[start Given data]

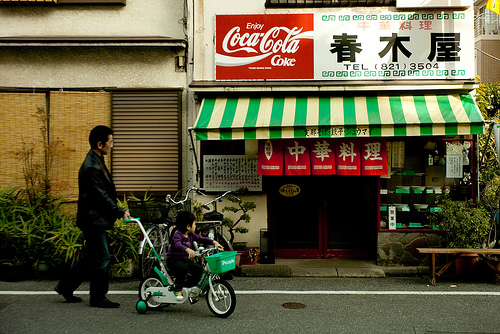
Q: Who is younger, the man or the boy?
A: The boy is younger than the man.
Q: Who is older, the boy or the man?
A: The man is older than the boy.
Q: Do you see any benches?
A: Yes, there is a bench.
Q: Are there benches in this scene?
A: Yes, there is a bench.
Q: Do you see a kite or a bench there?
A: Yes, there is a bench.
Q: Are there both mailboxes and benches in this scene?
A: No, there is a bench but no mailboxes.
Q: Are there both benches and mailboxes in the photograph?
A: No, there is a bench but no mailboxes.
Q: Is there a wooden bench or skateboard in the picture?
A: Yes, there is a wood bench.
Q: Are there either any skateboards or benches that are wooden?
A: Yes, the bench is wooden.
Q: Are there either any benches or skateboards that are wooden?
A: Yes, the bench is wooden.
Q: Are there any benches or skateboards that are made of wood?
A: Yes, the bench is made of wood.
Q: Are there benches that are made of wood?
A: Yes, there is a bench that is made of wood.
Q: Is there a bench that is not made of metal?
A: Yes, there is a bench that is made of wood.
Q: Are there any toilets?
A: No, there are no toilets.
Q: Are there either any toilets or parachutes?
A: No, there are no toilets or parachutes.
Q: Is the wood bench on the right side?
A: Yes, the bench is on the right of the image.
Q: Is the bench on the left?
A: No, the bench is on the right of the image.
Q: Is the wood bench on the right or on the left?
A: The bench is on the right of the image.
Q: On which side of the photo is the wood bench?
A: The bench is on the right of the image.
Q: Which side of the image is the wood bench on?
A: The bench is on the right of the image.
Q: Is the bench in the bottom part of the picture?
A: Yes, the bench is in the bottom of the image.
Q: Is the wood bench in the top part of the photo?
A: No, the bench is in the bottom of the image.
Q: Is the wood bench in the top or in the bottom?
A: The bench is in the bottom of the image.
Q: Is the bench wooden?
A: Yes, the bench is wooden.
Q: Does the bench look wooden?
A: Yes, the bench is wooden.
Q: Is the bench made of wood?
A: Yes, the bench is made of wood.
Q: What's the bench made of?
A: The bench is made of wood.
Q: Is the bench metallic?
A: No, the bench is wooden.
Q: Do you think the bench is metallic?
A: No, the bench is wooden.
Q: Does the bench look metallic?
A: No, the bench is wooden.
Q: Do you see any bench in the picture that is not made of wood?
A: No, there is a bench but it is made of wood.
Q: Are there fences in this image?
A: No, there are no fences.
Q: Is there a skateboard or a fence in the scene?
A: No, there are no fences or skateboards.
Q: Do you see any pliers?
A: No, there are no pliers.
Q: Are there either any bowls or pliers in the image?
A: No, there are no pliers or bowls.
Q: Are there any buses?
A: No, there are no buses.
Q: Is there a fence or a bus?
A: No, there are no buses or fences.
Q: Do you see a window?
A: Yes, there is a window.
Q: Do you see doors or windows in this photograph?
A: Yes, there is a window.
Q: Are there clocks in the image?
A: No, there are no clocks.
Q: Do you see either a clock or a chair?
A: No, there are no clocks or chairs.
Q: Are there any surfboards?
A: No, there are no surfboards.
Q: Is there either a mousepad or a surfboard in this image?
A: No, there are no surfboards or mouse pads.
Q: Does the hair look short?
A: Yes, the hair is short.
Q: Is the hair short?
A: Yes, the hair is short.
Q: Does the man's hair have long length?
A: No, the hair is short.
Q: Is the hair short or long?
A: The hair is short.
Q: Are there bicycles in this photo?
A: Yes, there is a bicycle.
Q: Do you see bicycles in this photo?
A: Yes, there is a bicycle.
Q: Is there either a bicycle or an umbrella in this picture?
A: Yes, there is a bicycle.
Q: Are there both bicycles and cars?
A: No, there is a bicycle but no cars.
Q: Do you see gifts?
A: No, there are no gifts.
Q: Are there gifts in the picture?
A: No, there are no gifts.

[end Given data]
[start Given data]

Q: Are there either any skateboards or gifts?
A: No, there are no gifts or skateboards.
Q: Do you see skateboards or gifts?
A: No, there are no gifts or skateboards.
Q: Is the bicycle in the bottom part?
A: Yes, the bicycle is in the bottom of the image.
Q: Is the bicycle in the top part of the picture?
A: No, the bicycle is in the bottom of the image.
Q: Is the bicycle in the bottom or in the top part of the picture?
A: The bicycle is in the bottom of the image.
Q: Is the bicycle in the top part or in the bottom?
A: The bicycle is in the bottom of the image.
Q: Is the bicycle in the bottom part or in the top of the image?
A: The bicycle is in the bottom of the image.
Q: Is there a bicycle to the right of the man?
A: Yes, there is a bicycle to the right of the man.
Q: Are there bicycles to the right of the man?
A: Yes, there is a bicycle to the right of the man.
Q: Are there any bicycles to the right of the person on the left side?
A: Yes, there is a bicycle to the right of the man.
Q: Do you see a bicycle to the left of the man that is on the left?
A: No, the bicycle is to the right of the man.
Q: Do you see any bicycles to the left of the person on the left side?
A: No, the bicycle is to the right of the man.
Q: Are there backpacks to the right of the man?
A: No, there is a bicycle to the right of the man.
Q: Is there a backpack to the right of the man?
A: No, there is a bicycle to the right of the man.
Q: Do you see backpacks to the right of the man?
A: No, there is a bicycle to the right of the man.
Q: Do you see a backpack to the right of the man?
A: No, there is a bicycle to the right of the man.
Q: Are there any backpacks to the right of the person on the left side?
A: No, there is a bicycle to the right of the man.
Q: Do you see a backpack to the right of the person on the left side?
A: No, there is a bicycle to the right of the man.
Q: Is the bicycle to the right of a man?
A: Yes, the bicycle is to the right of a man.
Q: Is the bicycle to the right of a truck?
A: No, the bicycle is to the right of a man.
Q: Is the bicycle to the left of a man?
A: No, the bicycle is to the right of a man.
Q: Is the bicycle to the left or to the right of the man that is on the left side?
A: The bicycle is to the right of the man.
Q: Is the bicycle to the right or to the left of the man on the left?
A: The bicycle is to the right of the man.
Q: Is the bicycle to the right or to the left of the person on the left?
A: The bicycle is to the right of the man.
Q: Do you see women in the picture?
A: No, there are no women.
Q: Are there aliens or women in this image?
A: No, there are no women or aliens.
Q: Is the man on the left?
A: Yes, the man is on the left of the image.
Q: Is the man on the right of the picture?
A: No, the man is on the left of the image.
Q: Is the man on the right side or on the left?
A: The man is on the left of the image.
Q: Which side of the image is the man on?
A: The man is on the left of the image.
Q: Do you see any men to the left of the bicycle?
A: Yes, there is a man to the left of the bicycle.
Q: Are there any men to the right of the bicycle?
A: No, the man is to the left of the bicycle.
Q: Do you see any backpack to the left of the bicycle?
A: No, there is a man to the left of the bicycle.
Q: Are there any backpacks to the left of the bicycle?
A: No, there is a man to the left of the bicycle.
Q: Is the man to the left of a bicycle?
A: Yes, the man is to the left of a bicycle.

[end Given data]

• Exercise aim
Repeat the lines of the data above word for word, from the line with "Q: Is the man on the right of the picture?" to the line with "A: Yes, the man is to the left of a bicycle.", including both of those lines.

• Response to this exercise
Q: Is the man on the right of the picture?
A: No, the man is on the left of the image.
Q: Is the man on the right side or on the left?
A: The man is on the left of the image.
Q: Which side of the image is the man on?
A: The man is on the left of the image.
Q: Do you see any men to the left of the bicycle?
A: Yes, there is a man to the left of the bicycle.
Q: Are there any men to the right of the bicycle?
A: No, the man is to the left of the bicycle.
Q: Do you see any backpack to the left of the bicycle?
A: No, there is a man to the left of the bicycle.
Q: Are there any backpacks to the left of the bicycle?
A: No, there is a man to the left of the bicycle.
Q: Is the man to the left of a bicycle?
A: Yes, the man is to the left of a bicycle.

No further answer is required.